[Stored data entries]

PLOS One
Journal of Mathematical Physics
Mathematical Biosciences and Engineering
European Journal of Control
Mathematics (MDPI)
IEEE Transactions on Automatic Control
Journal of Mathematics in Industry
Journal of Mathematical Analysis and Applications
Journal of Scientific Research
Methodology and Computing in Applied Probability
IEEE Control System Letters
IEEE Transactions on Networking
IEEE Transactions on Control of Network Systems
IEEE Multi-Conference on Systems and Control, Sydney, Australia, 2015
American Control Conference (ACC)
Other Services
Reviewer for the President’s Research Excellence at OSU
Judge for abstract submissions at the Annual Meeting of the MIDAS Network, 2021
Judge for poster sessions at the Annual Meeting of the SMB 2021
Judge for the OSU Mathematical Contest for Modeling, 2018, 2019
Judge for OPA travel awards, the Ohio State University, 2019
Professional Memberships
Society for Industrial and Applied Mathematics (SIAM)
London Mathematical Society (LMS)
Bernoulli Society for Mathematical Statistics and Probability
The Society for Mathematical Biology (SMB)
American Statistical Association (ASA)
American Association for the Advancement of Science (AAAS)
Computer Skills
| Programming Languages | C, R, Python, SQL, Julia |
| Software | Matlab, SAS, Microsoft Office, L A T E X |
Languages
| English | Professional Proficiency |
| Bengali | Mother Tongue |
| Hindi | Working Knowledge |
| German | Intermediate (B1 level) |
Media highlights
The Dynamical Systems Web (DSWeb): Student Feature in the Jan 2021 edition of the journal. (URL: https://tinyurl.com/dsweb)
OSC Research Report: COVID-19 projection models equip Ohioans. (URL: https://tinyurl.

__YOUR ASSIGNMENT__
The entries above hold the needed span. Transcribe exactly the lines from the one with "IEEE Control System Letters" to the one with "Reviewer for the", both included.

__SOLVED EXERCISE__
IEEE Control System Letters
IEEE Transactions on Networking
IEEE Transactions on Control of Network Systems
IEEE Multi-Conference on Systems and Control, Sydney, Australia, 2015
American Control Conference (ACC)
Other Services
Reviewer for the President’s Research Excellence at OSU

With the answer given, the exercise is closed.